▼

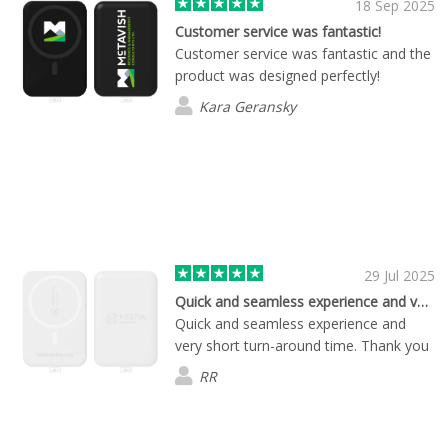
18 Sep 2025
Customer service was fantastic!
Customer service was fantastic and the
product was designed perfectly!
Kara Geransky
29 Jul 2025
Quick and seamless experience and very…
Quick and seamless experience and
very short turn-around time. Thank you
RR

▲

What you will do - Whenever the string "very" shows up on a line of the listing, copy that line.

Exercise answer -
Quick and seamless experience and very…
very short turn-around time. Thank you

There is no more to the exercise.